**Bounding boxes with keypoints**
----------------------------------------
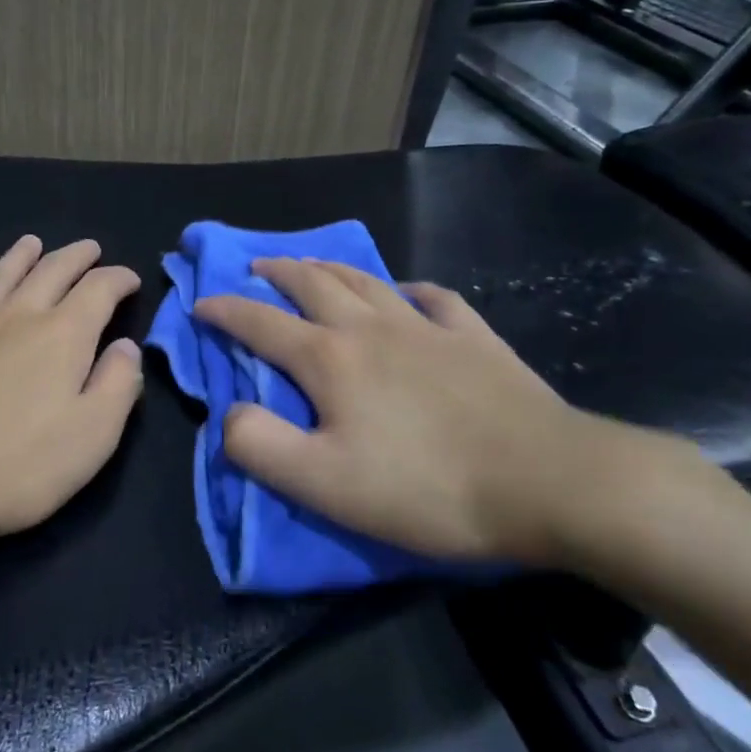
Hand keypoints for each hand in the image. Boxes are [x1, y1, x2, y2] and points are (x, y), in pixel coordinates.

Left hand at [0, 236, 143, 551]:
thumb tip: (126, 347)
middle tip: (89, 248)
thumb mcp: (91, 437)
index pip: (98, 291)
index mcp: (61, 336)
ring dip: (17, 257)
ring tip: (30, 242)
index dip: (118, 279)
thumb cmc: (13, 467)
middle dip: (75, 257)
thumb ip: (117, 386)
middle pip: (50, 272)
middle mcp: (14, 318)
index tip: (130, 280)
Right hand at [193, 258, 679, 566]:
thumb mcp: (324, 484)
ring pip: (366, 281)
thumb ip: (260, 446)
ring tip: (312, 265)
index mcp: (329, 359)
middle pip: (312, 283)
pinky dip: (411, 290)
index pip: (260, 324)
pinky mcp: (475, 339)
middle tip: (257, 268)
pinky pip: (435, 300)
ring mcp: (426, 328)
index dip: (225, 311)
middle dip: (276, 272)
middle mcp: (371, 328)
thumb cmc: (426, 487)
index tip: (201, 304)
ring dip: (330, 268)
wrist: (549, 482)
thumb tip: (228, 413)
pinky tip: (409, 293)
----------------------------------------
**WORK TO COMPLETE**
All lines from the one containing "pinky pip: (435, 300)" through the last line of the data, both included, are to be retyped exactly, and no other line belongs in the answer.

**RESULT OF THIS TASK**
pinky pip: (435, 300)
ring mcp: (426, 328)
index dip: (225, 311)
middle dip: (276, 272)
middle mcp: (371, 328)
thumb cmc: (426, 487)
index tip: (201, 304)
ring dip: (330, 268)
wrist: (549, 482)
thumb tip: (228, 413)
pinky tip: (409, 293)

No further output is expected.